▶ _How to complete this task_: Each entry below is to be returned exactly, with any pictures left out.
*** Opening of Data supplied ***
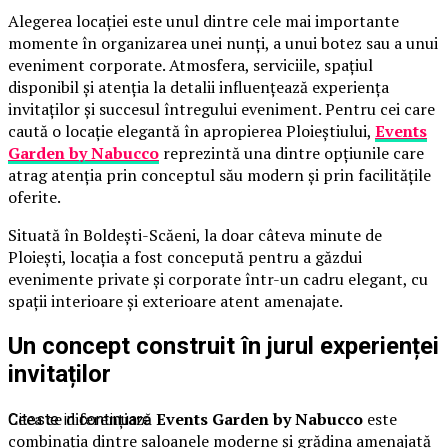
Alegerea locației este unul dintre cele mai importante
momente în organizarea unei nunți, a unui botez sau a unui
eveniment corporate. Atmosfera, serviciile, spațiul
disponibil și atenția la detalii influențează experiența
invitaților și succesul întregului eveniment. Pentru cei care
caută o locație elegantă în apropierea Ploieștiului,
Events
Garden by Nabucco
reprezintă una dintre opțiunile care
atrag atenția prin conceptul său modern și prin facilitățile
oferite.
Situată în Boldești-Scăeni, la doar câteva minute de
Ploiești, locația a fost concepută pentru a găzdui
evenimente private și corporate într-un cadru elegant, cu
spații interioare și exterioare atent amenajate.
Un concept construit în jurul experienței
invitaților
Ceea ce diferențiază
Events Garden by Nabucco
este
Citeste in continuare
combinația dintre saloanele moderne și grădina amenajată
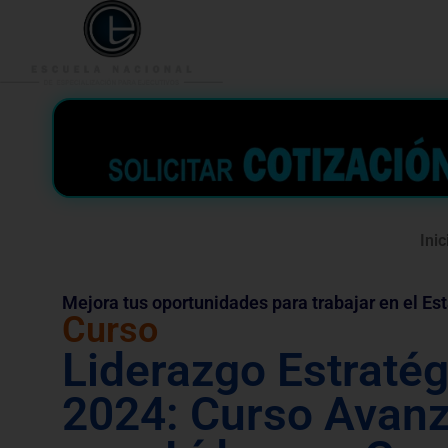
953 938 776
996 362 
Inic
Mejora tus oportunidades para trabajar en el Es
Curso
Liderazgo Estratég
2024: Curso Avan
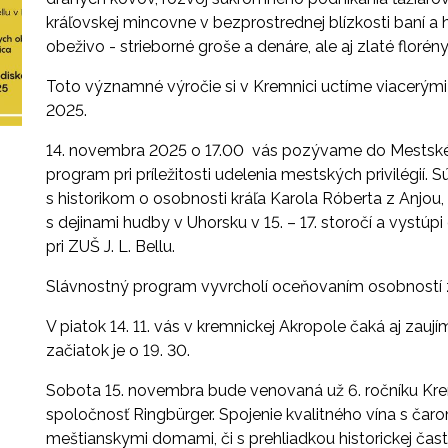
kráľovskej mincovne v bezprostrednej blízkosti baní a
obeživo - strieborné groše a denáre, ale aj zlaté florén
Toto významné výročie si v Kremnici uctíme viacerými
2025.
14. novembra 2025 o 17.00 vás pozývame do Mestskéh
program pri príležitosti udelenia mestských privilégií.
S
s historikom o osobnosti kráľa Karola Róberta z Anj
s dejinami hudby v Uhorsku v 15. – 17. storočí a vystúpi
pri ZUŠ J. L. Bellu.
Slávnostný program vyvrcholí oceňovaním osobností z
V piatok 14. 11. vás v kremnickej Akropole čaká aj zauj
začiatok je o 19. 30.
Sobota 15. novembra bude venovaná už 6. ročníku Krem
spoločnosť Ringbürger. Spojenie kvalitného vína s ča
meštianskymi domami, či s prehliadkou historickej čast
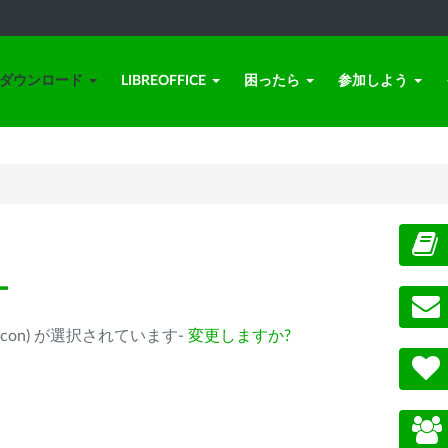
ダウンロード
LIBREOFFICE
困ったら
参加しよう
ー
ple Silicon) が選択されています-
変更しますか?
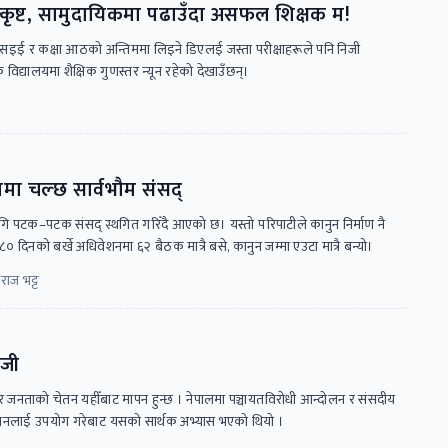
उत्कृष्ट, सामुदायिकमा पढाउँदा असफल शिक्षक म!
एसइई र कक्षा आठको अन्तिममा लिइने डिएलई जस्ता परीक्षाहरूले पनि निजी
विद्यालयमा शैक्षिक गुणस्तर न्यून रहेको देखाउँछन्।
ा चल्छ सार्वभौम संसद्
ि पटक–पटक संसद् स्थगित गरिँदै आएको छ। यस्तो परिपाटीले कानुन निर्माण नै
८० दिनको बर्खे अधिवेशनमा ६२ बैठक मात्रै बसे, कानुन जम्मा एउटा मात्रै बन्यो।
राज भट्ट
ोजी
नताको चेतन यहीँबाट मापन हुन्छ । नेपालमा पञ्चायतविरोधी आन्दोलन र संसदीय
र्वाचनलाई उपयोग गरेबाट यसको सार्थक अभ्यास भएको थियो ।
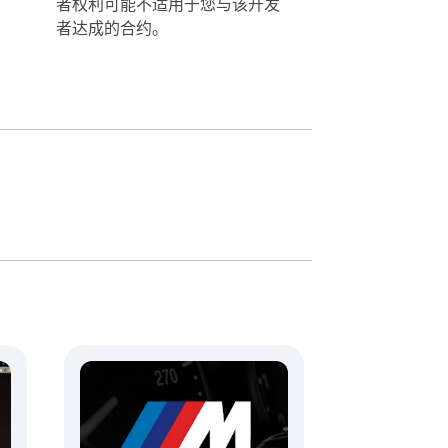
者权利可能不适用于您与该开发
者达成的合约。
*** Close of Data supplied ***
▶ _The completed task_:
Alegerea locației este unul dintre cele mai importante
momente în organizarea unei nunți, a unui botez sau a unui
eveniment corporate. Atmosfera, serviciile, spațiul
disponibil și atenția la detalii influențează experiența
invitaților și succesul întregului eveniment. Pentru cei care
caută o locație elegantă în apropierea Ploieștiului,
Events
Garden by Nabucco
reprezintă una dintre opțiunile care
atrag atenția prin conceptul său modern și prin facilitățile
oferite.
Situată în Boldești-Scăeni, la doar câteva minute de
Ploiești, locația a fost concepută pentru a găzdui
evenimente private și corporate într-un cadru elegant, cu
spații interioare și exterioare atent amenajate.
Un concept construit în jurul experienței
invitaților
Ceea ce diferențiază
Events Garden by Nabucco
este
Citeste in continuare
combinația dintre saloanele moderne și grădina amenajată
953 938 776
996 362 
Inic
Mejora tus oportunidades para trabajar en el Es
Curso
Liderazgo Estratég
2024: Curso Avan
kráľovskej mincovne v bezprostrednej blízkosti baní a
obeživo - strieborné groše a denáre, ale aj zlaté florén
Toto významné výročie si v Kremnici uctíme viacerými
2025.
14. novembra 2025 o 17.00 vás pozývame do Mestskéh
program pri príležitosti udelenia mestských privilégií.
S
s historikom o osobnosti kráľa Karola Róberta z Anj
s dejinami hudby v Uhorsku v 15. – 17. storočí a vystúpi
pri ZUŠ J. L. Bellu.
Slávnostný program vyvrcholí oceňovaním osobností z
V piatok 14. 11. vás v kremnickej Akropole čaká aj zauj
začiatok je o 19. 30.
Sobota 15. novembra bude venovaná už 6. ročníku Krem
spoločnosť Ringbürger. Spojenie kvalitného vína s ča
meštianskymi domami, či s prehliadkou historickej čast
ダウンロード
LIBREOFFICE
困ったら
参加しよう
ー
ple Silicon) が選択されています-
変更しますか?
उत्कृष्ट, सामुदायिकमा पढाउँदा असफल शिक्षक म!
एसइई र कक्षा आठको अन्तिममा लिइने डिएलई जस्ता परीक्षाहरूले पनि निजी
विद्यालयमा शैक्षिक गुणस्तर न्यून रहेको देखाउँछन्।
ा चल्छ सार्वभौम संसद्
ि पटक–पटक संसद् स्थगित गरिँदै आएको छ। यस्तो परिपाटीले कानुन निर्माण नै
८० दिनको बर्खे अधिवेशनमा ६२ बैठक मात्रै बसे, कानुन जम्मा एउटा मात्रै बन्यो।
राज भट्ट
ोजी
नताको चेतन यहीँबाट मापन हुन्छ । नेपालमा पञ्चायतविरोधी आन्दोलन र संसदीय
र्वाचनलाई उपयोग गरेबाट यसको सार्थक अभ्यास भएको थियो ।
者权利可能不适用于您与该开发
者达成的合约。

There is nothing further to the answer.